Our “green” governor Jay Inslee does a lot of outreach to his campaign supporters – mainly reaching for their wallets. In return, he willing to ignore little things, like existing state law, as he tries to please his million-dollar donors.
That fact was on clear display over the holiday weekend, when Inslee’s pandering to his campaign contributors in the labor community showed a serious lack of awareness of an initiative passed in 1998, which provides for a state minimum wage increase every year that the cost of living increases.
In Jay’s campaign fundraising email, his campaign manager writes “Jay has made it crystal clear: It’s time for Washington’s minimum wage to keep pace with cost-of-living increases.”
Umm, what part of Initiative 688 doesn’t the Inslee campaign understand? The voter-passed law has been in place for almost two decades, and increased out state’s minimum wage by over 80% during that time, due on a “cost-of-living adjustment to the minimum wage each year based on the federal Consumer Price Index.”
Evidently the opportunity to make a false attack on his opponent Bill Bryant (“There’s only one candidate running for governor this year who supports a fair minimum wage”) overrode actually telling the truth in the email.
Clay Fitzgerald says
Depend on a democrat to lie to gain brownie points with the idiots that he wants to support him.
tensor says
This all sounds very familiar:
As Attorney General, McKenna tried to reinterpret the law in order to deny a 12-cent cost of living adjustment in 2011. Citing McKenna’s opinion, corporate lobbying groups representing minimum-wage paying industries sued the state to try to block that year’s increase.
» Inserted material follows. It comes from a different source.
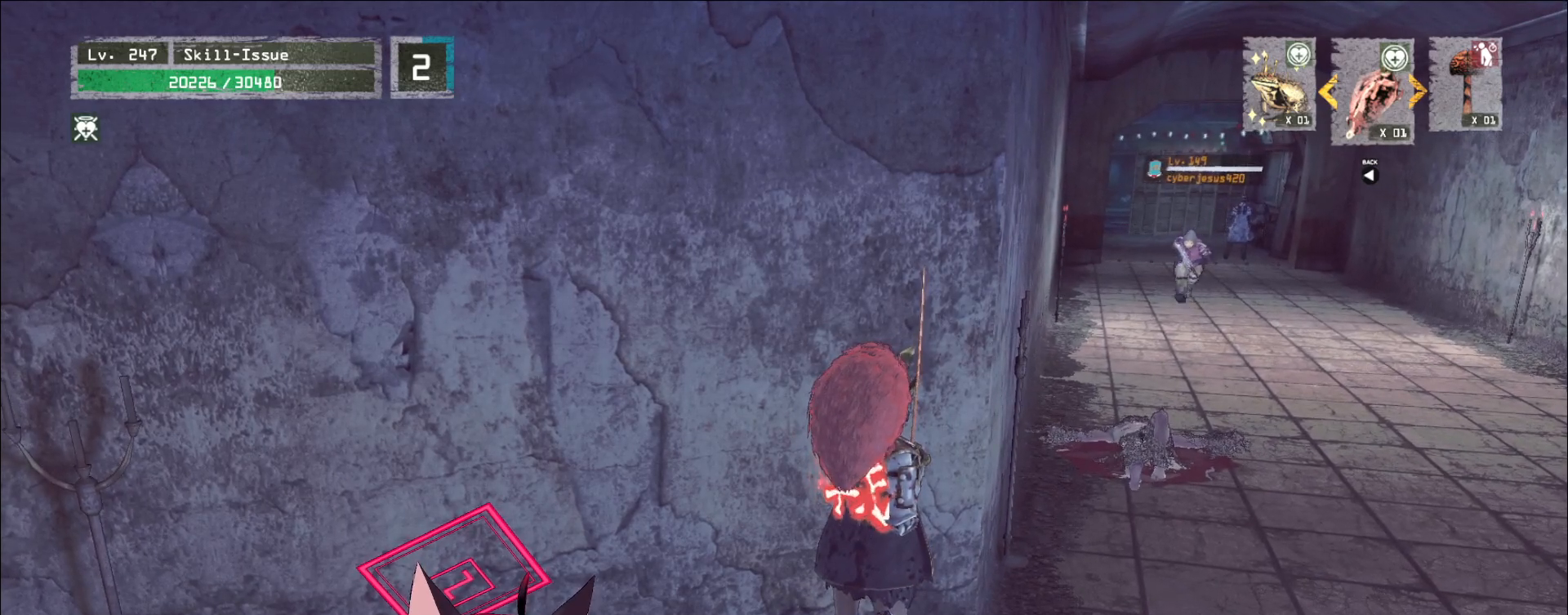
{"keys": [], "mouse": [], "events": []}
A Kittitas County judge quickly ruled against them on summary judgment, saying the law was clear and the 12-cent increase in 2011 should proceed.
But the industries that pay low wages haven’t forgotten McKenna’s advocacy. The PACs for the Washington Farm Bureau, the Washington Restaurant Association (biggest funder: McDonald’s) and the Washington Retail Association have all given the maximum legal contribution to McKenna’s campaign. Plus, four of the six largest low-wage employers in the country have contributed thousands to McKenna — Walmart, McDonald’s, Subway, and Yum Brands (which owns Taco Bell, Pizza Hut and KFC).
Yep, it’s all there: pay-for-play, taxpayer resources squandered on behalf of contributors, and — Attorney General McKenna’s personal specialty — a needless and self-inflicted total defeat in court. Little wonder his former campaign staff here were so quick to accuse Gov. Inslee of the same (minus the legal defeat, of course).